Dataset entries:
—————

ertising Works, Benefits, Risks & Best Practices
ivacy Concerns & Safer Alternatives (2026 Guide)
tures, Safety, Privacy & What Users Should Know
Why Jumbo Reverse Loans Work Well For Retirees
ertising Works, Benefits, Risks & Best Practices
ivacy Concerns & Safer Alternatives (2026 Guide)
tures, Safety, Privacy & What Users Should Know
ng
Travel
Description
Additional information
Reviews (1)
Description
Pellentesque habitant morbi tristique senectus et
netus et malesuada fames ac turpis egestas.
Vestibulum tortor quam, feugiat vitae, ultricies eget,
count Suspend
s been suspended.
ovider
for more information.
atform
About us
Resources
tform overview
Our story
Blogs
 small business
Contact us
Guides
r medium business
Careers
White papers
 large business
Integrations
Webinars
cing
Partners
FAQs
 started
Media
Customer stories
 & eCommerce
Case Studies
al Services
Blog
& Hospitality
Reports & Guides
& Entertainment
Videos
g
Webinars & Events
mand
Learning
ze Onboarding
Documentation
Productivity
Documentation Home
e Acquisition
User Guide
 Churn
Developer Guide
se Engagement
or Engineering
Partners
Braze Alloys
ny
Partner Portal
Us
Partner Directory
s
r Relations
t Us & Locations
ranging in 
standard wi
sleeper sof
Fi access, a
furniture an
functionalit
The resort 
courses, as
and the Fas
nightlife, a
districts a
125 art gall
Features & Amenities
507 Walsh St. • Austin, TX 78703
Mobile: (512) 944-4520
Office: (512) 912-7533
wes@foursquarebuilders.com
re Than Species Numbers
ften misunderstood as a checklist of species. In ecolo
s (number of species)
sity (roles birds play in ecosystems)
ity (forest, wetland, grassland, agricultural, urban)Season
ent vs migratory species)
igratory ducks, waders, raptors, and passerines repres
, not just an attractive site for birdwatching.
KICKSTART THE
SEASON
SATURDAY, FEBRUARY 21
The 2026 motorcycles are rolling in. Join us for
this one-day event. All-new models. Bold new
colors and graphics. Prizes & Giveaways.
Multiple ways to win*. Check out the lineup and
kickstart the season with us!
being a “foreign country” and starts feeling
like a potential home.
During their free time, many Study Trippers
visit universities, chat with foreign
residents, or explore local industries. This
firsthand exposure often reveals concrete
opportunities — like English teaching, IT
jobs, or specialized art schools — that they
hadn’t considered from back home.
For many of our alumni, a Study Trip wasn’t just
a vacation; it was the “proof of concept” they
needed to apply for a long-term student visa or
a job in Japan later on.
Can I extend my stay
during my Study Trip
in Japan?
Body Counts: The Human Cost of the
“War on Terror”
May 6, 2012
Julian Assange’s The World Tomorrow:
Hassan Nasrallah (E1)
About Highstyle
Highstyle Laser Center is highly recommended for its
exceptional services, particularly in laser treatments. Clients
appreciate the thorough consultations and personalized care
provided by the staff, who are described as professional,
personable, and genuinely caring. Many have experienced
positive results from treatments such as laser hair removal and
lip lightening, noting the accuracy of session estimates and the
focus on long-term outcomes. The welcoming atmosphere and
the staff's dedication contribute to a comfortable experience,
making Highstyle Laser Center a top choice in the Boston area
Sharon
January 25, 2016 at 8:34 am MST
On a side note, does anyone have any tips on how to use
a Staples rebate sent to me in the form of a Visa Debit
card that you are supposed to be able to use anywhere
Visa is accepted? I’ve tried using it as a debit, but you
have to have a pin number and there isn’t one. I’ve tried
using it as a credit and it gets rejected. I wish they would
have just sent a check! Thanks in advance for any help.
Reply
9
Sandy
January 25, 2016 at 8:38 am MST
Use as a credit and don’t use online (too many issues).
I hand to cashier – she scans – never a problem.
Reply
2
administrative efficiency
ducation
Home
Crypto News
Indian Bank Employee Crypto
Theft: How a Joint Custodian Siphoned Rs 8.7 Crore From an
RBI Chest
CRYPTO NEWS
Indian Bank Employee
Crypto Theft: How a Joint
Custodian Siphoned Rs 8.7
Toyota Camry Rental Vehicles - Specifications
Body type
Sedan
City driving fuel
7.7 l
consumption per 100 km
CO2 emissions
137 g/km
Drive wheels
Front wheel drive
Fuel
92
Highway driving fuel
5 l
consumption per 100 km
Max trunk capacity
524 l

—————

■ Work order
Each record above is to be restated word for word.

■ Answer section
ertising Works, Benefits, Risks & Best Practices
ivacy Concerns & Safer Alternatives (2026 Guide)
tures, Safety, Privacy & What Users Should Know
Why Jumbo Reverse Loans Work Well For Retirees
ertising Works, Benefits, Risks & Best Practices
ivacy Concerns & Safer Alternatives (2026 Guide)
tures, Safety, Privacy & What Users Should Know
ng
Travel
Description
Additional information
Reviews (1)
Description
Pellentesque habitant morbi tristique senectus et
netus et malesuada fames ac turpis egestas.
Vestibulum tortor quam, feugiat vitae, ultricies eget,
count Suspend
s been suspended.
ovider
for more information.
atform
About us
Resources
tform overview
Our story
Blogs
 small business
Contact us
Guides
r medium business
Careers
White papers
 large business
Integrations
Webinars
cing
Partners
FAQs
 started
Media
Customer stories
 & eCommerce
Case Studies
al Services
Blog
& Hospitality
Reports & Guides
& Entertainment
Videos
g
Webinars & Events
mand
Learning
ze Onboarding
Documentation
Productivity
Documentation Home
e Acquisition
User Guide
 Churn
Developer Guide
se Engagement
or Engineering
Partners
Braze Alloys
ny
Partner Portal
Us
Partner Directory
s
r Relations
t Us & Locations
ranging in 
standard wi
sleeper sof
Fi access, a
furniture an
functionalit
The resort 
courses, as
and the Fas
nightlife, a
districts a
125 art gall
Features & Amenities
507 Walsh St. • Austin, TX 78703
Mobile: (512) 944-4520
Office: (512) 912-7533
wes@foursquarebuilders.com
re Than Species Numbers
ften misunderstood as a checklist of species. In ecolo
s (number of species)
sity (roles birds play in ecosystems)
ity (forest, wetland, grassland, agricultural, urban)Season
ent vs migratory species)
igratory ducks, waders, raptors, and passerines repres
, not just an attractive site for birdwatching.
KICKSTART THE
SEASON
SATURDAY, FEBRUARY 21
The 2026 motorcycles are rolling in. Join us for
this one-day event. All-new models. Bold new
colors and graphics. Prizes & Giveaways.
Multiple ways to win*. Check out the lineup and
kickstart the season with us!
being a “foreign country” and starts feeling
like a potential home.
During their free time, many Study Trippers
visit universities, chat with foreign
residents, or explore local industries. This
firsthand exposure often reveals concrete
opportunities — like English teaching, IT
jobs, or specialized art schools — that they
hadn’t considered from back home.
For many of our alumni, a Study Trip wasn’t just
a vacation; it was the “proof of concept” they
needed to apply for a long-term student visa or
a job in Japan later on.
Can I extend my stay
during my Study Trip
in Japan?
Body Counts: The Human Cost of the
“War on Terror”
May 6, 2012
Julian Assange’s The World Tomorrow:
Hassan Nasrallah (E1)
About Highstyle
Highstyle Laser Center is highly recommended for its
exceptional services, particularly in laser treatments. Clients
appreciate the thorough consultations and personalized care
provided by the staff, who are described as professional,
personable, and genuinely caring. Many have experienced
positive results from treatments such as laser hair removal and
lip lightening, noting the accuracy of session estimates and the
focus on long-term outcomes. The welcoming atmosphere and
the staff's dedication contribute to a comfortable experience,
making Highstyle Laser Center a top choice in the Boston area
Sharon
January 25, 2016 at 8:34 am MST
On a side note, does anyone have any tips on how to use
a Staples rebate sent to me in the form of a Visa Debit
card that you are supposed to be able to use anywhere
Visa is accepted? I’ve tried using it as a debit, but you
have to have a pin number and there isn’t one. I’ve tried
using it as a credit and it gets rejected. I wish they would
have just sent a check! Thanks in advance for any help.
Reply
9
Sandy
January 25, 2016 at 8:38 am MST
Use as a credit and don’t use online (too many issues).
I hand to cashier – she scans – never a problem.
Reply
2
administrative efficiency
ducation
Home
Crypto News
Indian Bank Employee Crypto
Theft: How a Joint Custodian Siphoned Rs 8.7 Crore From an
RBI Chest
CRYPTO NEWS
Indian Bank Employee
Crypto Theft: How a Joint
Custodian Siphoned Rs 8.7
Toyota Camry Rental Vehicles - Specifications
Body type
Sedan
City driving fuel
7.7 l
consumption per 100 km
CO2 emissions
137 g/km
Drive wheels
Front wheel drive
Fuel
92
Highway driving fuel
5 l
consumption per 100 km
Max trunk capacity
524 l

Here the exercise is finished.